Chromatograms of colistin sulphate and colistimethate sodium under the optimizing condition were shown in Figure 2. The chromatogram of colistimethate sodium was compared with the chromatogram of standard preparation and the second peak was CMS E₁.

Figure 2: The chromatograms of colistin sulphate and colistimethate sodium (CMS). The liner gradient was: 20% B (acetonitrile) + 80% A (0.05% TFA aqueous solution) changed to 50% B+50% A in 10 min. 5 μL of the samples were injected into the HPLC system, respectively. The UV detector was set as 214 nm. (a) The chromatograms of colistin sulphate; (b) The chromatograms of CMS).
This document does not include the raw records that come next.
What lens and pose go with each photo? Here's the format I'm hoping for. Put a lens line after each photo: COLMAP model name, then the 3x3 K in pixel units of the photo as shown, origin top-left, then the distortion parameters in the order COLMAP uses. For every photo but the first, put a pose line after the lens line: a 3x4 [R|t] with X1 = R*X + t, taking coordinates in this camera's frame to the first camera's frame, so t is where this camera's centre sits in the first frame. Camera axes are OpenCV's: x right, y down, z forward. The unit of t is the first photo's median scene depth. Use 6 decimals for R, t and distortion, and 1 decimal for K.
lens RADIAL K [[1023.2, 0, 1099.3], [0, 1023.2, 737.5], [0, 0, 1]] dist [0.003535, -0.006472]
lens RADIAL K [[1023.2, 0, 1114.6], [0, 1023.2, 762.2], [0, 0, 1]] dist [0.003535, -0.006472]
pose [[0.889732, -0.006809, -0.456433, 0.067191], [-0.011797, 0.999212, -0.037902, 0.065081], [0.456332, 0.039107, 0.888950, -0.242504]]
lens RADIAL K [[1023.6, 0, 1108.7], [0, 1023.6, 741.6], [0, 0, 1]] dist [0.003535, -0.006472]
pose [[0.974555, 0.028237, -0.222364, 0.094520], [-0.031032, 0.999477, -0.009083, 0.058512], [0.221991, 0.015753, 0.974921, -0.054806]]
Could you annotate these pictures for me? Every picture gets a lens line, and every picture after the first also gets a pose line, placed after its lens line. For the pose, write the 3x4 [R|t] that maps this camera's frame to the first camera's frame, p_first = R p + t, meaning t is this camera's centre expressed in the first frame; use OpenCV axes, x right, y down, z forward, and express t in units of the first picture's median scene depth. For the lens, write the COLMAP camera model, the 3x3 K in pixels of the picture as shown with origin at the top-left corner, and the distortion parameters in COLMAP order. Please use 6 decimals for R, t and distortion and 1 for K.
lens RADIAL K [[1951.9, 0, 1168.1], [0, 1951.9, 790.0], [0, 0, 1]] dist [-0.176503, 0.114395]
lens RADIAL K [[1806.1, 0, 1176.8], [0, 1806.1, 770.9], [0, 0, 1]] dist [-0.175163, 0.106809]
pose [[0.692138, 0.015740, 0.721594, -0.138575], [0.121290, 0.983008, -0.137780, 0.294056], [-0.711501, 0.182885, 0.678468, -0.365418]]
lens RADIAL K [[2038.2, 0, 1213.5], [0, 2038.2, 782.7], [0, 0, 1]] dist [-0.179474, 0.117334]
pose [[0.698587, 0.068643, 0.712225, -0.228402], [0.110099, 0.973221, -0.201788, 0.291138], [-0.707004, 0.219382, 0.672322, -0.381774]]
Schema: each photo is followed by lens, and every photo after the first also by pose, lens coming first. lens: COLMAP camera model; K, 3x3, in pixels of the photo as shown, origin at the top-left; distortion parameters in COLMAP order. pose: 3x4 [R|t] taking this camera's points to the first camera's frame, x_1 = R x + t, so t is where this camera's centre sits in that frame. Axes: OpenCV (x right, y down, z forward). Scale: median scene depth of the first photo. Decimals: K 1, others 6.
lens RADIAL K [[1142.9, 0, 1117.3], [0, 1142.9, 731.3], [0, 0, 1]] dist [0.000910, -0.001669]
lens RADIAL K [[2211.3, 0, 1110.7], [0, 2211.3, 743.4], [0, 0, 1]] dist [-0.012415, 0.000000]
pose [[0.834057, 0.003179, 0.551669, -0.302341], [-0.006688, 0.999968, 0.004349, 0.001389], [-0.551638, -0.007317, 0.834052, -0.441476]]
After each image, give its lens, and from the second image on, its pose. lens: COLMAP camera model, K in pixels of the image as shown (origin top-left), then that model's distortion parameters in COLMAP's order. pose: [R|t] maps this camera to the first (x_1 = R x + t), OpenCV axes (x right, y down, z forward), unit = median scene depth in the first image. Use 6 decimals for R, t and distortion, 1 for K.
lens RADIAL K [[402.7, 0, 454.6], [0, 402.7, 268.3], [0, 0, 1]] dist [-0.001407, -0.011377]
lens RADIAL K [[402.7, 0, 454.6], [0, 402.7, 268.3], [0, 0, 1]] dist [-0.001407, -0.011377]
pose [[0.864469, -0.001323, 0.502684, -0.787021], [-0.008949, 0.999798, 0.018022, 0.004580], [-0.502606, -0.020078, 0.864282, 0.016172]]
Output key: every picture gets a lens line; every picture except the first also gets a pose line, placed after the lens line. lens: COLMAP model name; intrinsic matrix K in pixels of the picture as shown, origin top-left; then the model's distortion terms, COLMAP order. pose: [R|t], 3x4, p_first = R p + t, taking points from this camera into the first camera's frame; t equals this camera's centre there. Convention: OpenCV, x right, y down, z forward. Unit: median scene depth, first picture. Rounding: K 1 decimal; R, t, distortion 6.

The LC-MS spectra of colistin sulphate

The colistin sulphate was also detected with LC-MS under the condition which was demonstrated in section 2.3. The spectra were shown in Figure 3. According to the results can we know that there were two components in the sample which were colistin sulphate E₁ ((M+2H)²⁺=585.5) and colistin sulphate E₂ ((M+2H)²⁺=578.5). The results of Figure 3 confirmed that the present method was a simple and rapid method to separate colistin sulphate from the mixture of the sulphates of polypeptides which produced by certain strains of Bacillus polymyxa var. colistinus or obtained by any other means.

Figure 3: The LC-MS spectra of colistin sulphate. ESI and positive mode were used in this experiment. (a) The MS spectrum of colistin sulphate E1(M+2H)²⁺ = 585.5; (b) The MS spectrum of colistin sulphate E2 (M+2H)²⁺ = 578.5).

A very simple HPLC method for the separation of colistin sulphate and colistimethate sodium was established successfully. Gradient mode was used in this work to separate colistimethate sodium and colistin sulphate within 8 min. For CMS, this method can be used to separate the analogs of colistin sulphate and colistimethate sodium.

The authors are grateful for financial support by the National Natural Science Foundation of China (Grant Nos. 20375010, 20675084) and Hebei Province Programs for Science and Technology Development (Grant Nos. 06276479B and 07276407D).